A spam email circulating the globe has been identified as an attempt to inflate share prices by encouraging recipients to buy shares in a little-known website company that sells new and used motor vehicles.
|A screenshot of the MP3 file which claims to be an Elvis song.|
“Hello, this is an investor alert,” says the MP3 file.
“Exit Only Incorporated has announced it is ready to launch its new text4cars.com website, already a huge success in Canada, we are expecting amazing results in the USA.
“Go read the news and sit on EXTO. That symbol again is EXTO. Thank you.”
According to Sophos, the voice is manipulated to avoid detection by anti-spam filters.

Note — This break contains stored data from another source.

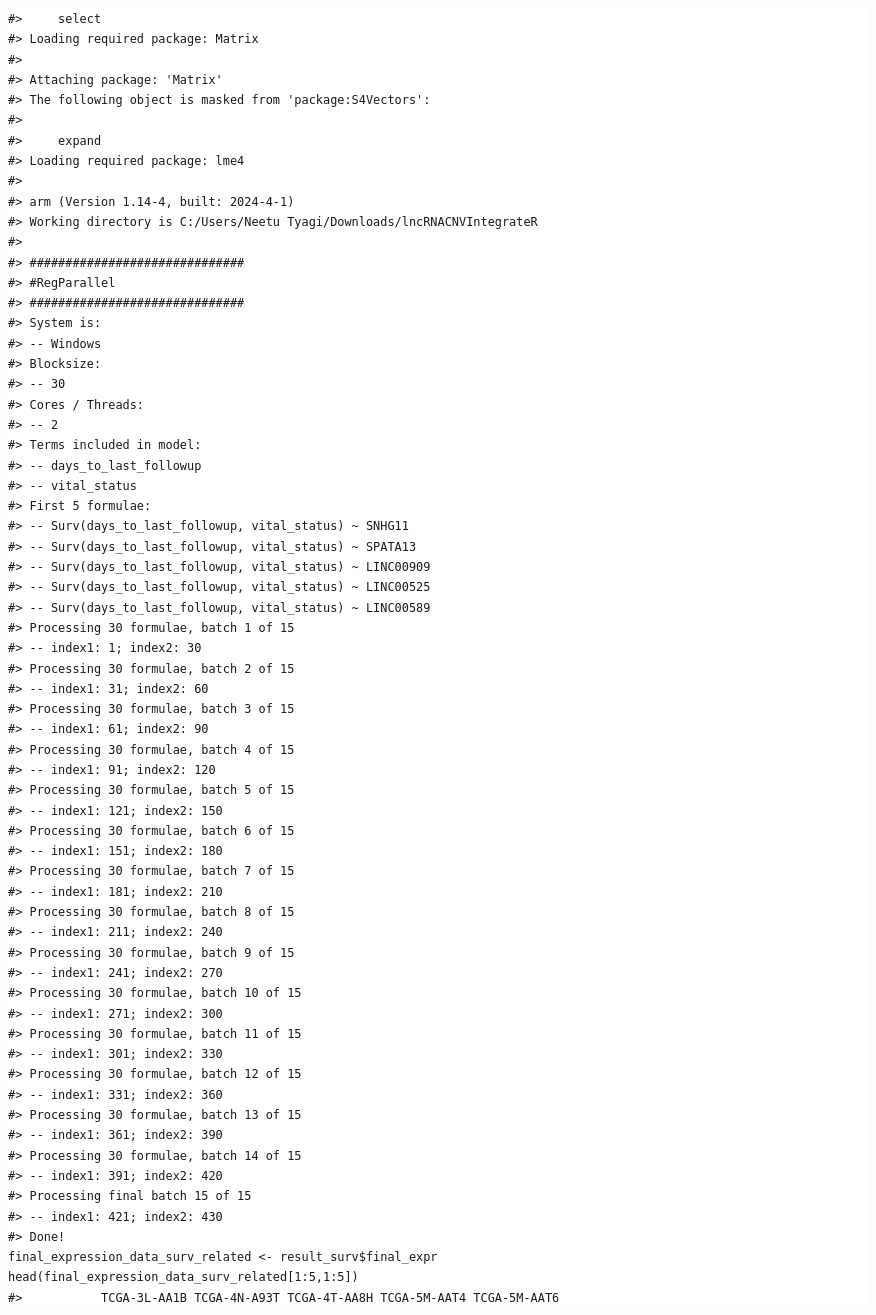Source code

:     #>     select
    #> Loading required package: Matrix
    #> 
    #> Attaching package: 'Matrix'
    #> The following object is masked from 'package:S4Vectors':
    #> 
    #>     expand
    #> Loading required package: lme4
    #> 
    #> arm (Version 1.14-4, built: 2024-4-1)
    #> Working directory is C:/Users/Neetu Tyagi/Downloads/lncRNACNVIntegrateR
    #> 
    #> ##############################
    #> #RegParallel
    #> ##############################
    #> System is:
    #> -- Windows
    #> Blocksize:
    #> -- 30
    #> Cores / Threads:
    #> -- 2
    #> Terms included in model:
    #> -- days_to_last_followup
    #> -- vital_status
    #> First 5 formulae:
    #> -- Surv(days_to_last_followup, vital_status) ~ SNHG11
    #> -- Surv(days_to_last_followup, vital_status) ~ SPATA13
    #> -- Surv(days_to_last_followup, vital_status) ~ LINC00909
    #> -- Surv(days_to_last_followup, vital_status) ~ LINC00525
    #> -- Surv(days_to_last_followup, vital_status) ~ LINC00589
    #> Processing 30 formulae, batch 1 of 15
    #> -- index1: 1; index2: 30
    #> Processing 30 formulae, batch 2 of 15
    #> -- index1: 31; index2: 60
    #> Processing 30 formulae, batch 3 of 15
    #> -- index1: 61; index2: 90
    #> Processing 30 formulae, batch 4 of 15
    #> -- index1: 91; index2: 120
    #> Processing 30 formulae, batch 5 of 15
    #> -- index1: 121; index2: 150
    #> Processing 30 formulae, batch 6 of 15
    #> -- index1: 151; index2: 180
    #> Processing 30 formulae, batch 7 of 15
    #> -- index1: 181; index2: 210
    #> Processing 30 formulae, batch 8 of 15
    #> -- index1: 211; index2: 240
    #> Processing 30 formulae, batch 9 of 15
    #> -- index1: 241; index2: 270
    #> Processing 30 formulae, batch 10 of 15
    #> -- index1: 271; index2: 300
    #> Processing 30 formulae, batch 11 of 15
    #> -- index1: 301; index2: 330
    #> Processing 30 formulae, batch 12 of 15
    #> -- index1: 331; index2: 360
    #> Processing 30 formulae, batch 13 of 15
    #> -- index1: 361; index2: 390
    #> Processing 30 formulae, batch 14 of 15
    #> -- index1: 391; index2: 420
    #> Processing final batch 15 of 15
    #> -- index1: 421; index2: 430
    #> Done!
    final_expression_data_surv_related <- result_surv$final_expr
    head(final_expression_data_surv_related[1:5,1:5])
    #>           TCGA-3L-AA1B TCGA-4N-A93T TCGA-4T-AA8H TCGA-5M-AAT4 TCGA-5M-AAT6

“Users may click on the MP3 file expecting to hear Elvis, but they’ll be all shook up when they discover it’s actually a voice resembling Marvin the Paranoid Android droning on about a stock that is set to be the next big thing,” said Sophos senior technology consultant, Graham Cluley.
“The spammers are already likely to have purchased stock on the cheap, and they are now trying to artificially inflate its price by encouraging others to purchase more. Once the stock rises, they’ll quickly sell up, leaving the duped investors crying in the chapel. Thankfully though, it’s hard to believe that many internet users will fall for such an amateurish presentation of an ‘investor alert’.”
Sophos says companies should consider policing the types of files which enter their networks via email.
“Although the spammers seem to have quite a fair bit to learn about machine-generated sales patter, some companies might consider blocking all MP3s in email as a matter of course,” said Cluley.
“So many music files infringe copyright, and it can be hard for a company to establish which ones are legal and which aren’t after they’ve arrived. Blocking MP3s, or at least quarantining until requested by the user, can be a good way for a company to take a proactive stance against the use of email for illegal file sharing. It also has the benefit of neutralising this sort of spam at the same time.”
Experts at Sophos report that ‘pump-and-dump’ stock campaigns account for approximately 25 per cent of all reported spam, which is up from 0.8 per cent in January 2005.